Total SD, take 2
Opened this issue · 1 comments
In #111, @chadhazlett proposed being able to specify a total standard deviation / variance for draw_normal_icc. I implemented this in early May -- in this implementation, the user supplies an ICC and a total_sd; we generate the ICC variable stochastically, fixing one of the sds as 1 and deriving the other from the ICC; then, the total_sd variable is used to rescale the variable at the end.
An advantage of this approach, which is the one I think Chad suggested, is that it ensures exact total standard deviation 100% of the time.
A disadvantage of this approach, as Neal mentioned, is that the rescaling will possibly distort the between group differences. Neal, instead, proposed noting that total = within + between. So basically, rather than a post-hoc scaling, you'd specify any two variables and get the other two. I'd have to work out the math, but this would basically leave us with two constraints; the ICC and one of within/between constrains the other of within/between and total; the total and within/between constrains the other of within/between and ICC. I would have to think a bit about what possible combinations of arguments we would allow.
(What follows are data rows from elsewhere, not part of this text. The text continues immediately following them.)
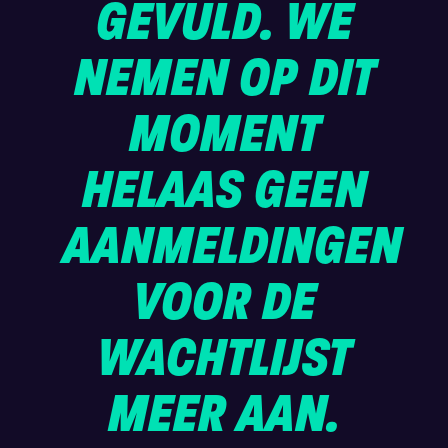
GEVULD. WE
NEMEN OP DIT
MOMENT
HELAAS GEEN
AANMELDINGEN
VOOR DE
WACHTLIJST
MEER AAN.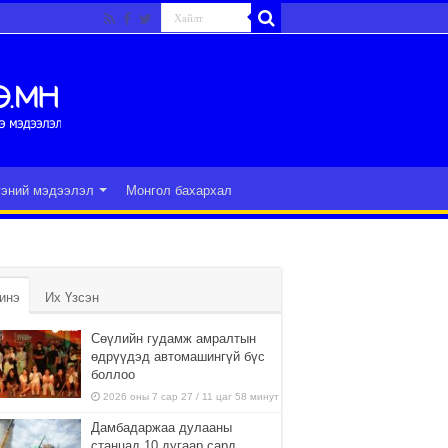
гэний мэдээлэл
Монгол бахархал
инэ
Их Үзсэн
Сөүлийн гудамж амралтын
өдрүүдэд автомашингүй бүс
боллоо
2026 оны 7 сар 27 / 11 цаг 58 минут
Дамбадаржаа дулааны
станцад 10 дугаар сард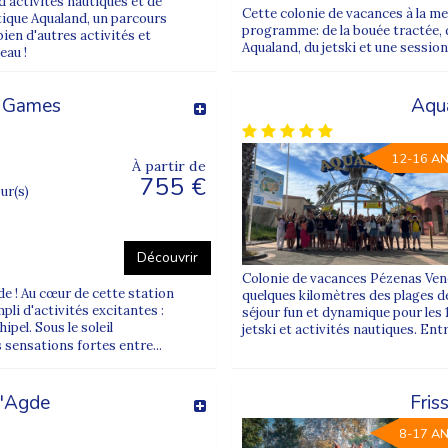
d'activités nautiques et de
Cette colonie de vacances à la mer
ique Aqualand, un parcours
programme: de la bouée tractée, d
 bien d'autres activités et
Aqualand, du jetski et une sessio
eau !
r Games
Aqua
12-16 A
À partir de
755 €
our(s)
Découvrir
Colonie de vacances Pézenas Vene
de ! Au cœur de cette station
quelques kilomètres des plages de
li d'activités excitantes :
séjour fun et dynamique pour les 
ipel. Sous le soleil
jetski et activités nautiques. Ent
 sensations fortes entre...
d'Agde
Fris
8-17 A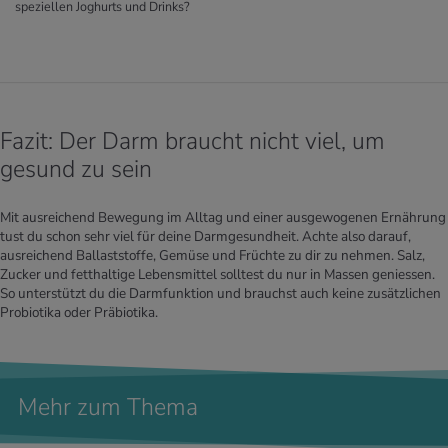
speziellen Joghurts und Drinks?
Fazit: Der Darm braucht nicht viel, um
gesund zu sein
Mit ausreichend Bewegung im Alltag und einer ausgewogenen Ernährung
tust du schon sehr viel für deine Darmgesundheit. Achte also darauf,
ausreichend Ballaststoffe, Gemüse und Früchte zu dir zu nehmen. Salz,
Zucker und fetthaltige Lebensmittel solltest du nur in Massen geniessen.
So unterstützt du die Darmfunktion und brauchst auch keine zusätzlichen
Probiotika oder Präbiotika.
Mehr zum Thema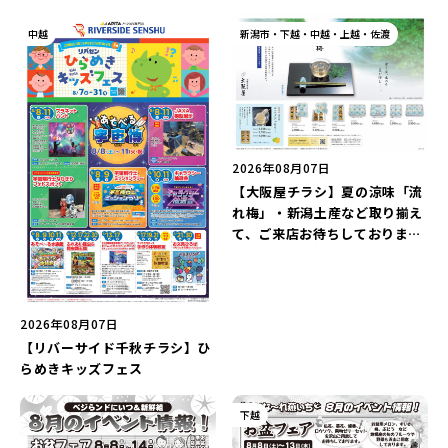
中越
新潟市・下越・中越・上越・佐渡
2026年08月07日
【大阪屋チラシ】夏の涼味「流
れ梅」・新潟土産など取り揃え
て、ご来店お待ちしておりま
す。
2026年08月07日
【リバーサイド千秋チラシ】ひ
らめきキッズフェス
下越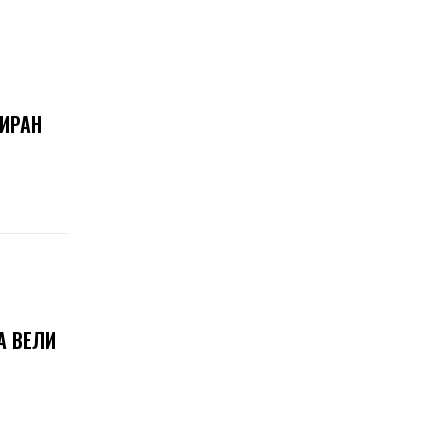
 ИРАН
А ВЕЛИ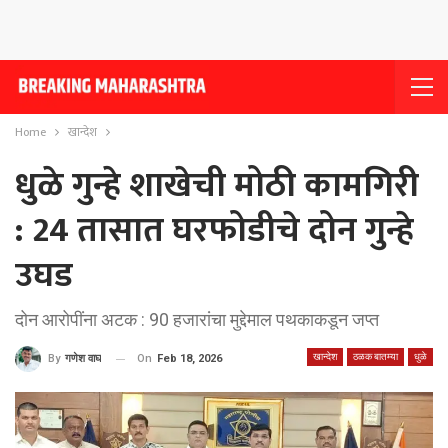
Home
खान्देश
धुळे गुन्हे शाखेची मोठी कामगिरी
: 24 तासात घरफोडीचे दोन गुन्हे
उघड
दोन आरोपींना अटक : 90 हजारांचा मुद्देमाल पथकाकडून जप्त
खान्देश
ठळक बातम्या
धुळे
On
Feb 18, 2026
By
गणेश वाघ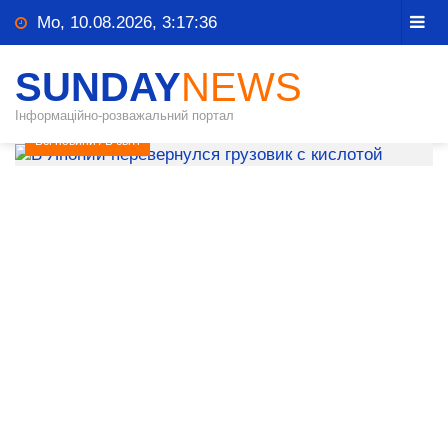
Mo, 10.08.2026, 3:17:36
SUNDAY
NEWS
Інформаційно-розважальний портал
Всі новини
/
В світі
I agree the solution I came up with is imperfect because the other three variables are targets for the stochasticity to hit, while total_sd is an exact mechanical consequence of the scaling.
Issuing this so that there can be some discussion.
I think rescaling is generally not what people would expect, eg people don't usually expect
sd(rnorm(100)) == 1
exactly - there's sampling variability there, and I think that when ICC = 0 we should be the same as rnorm.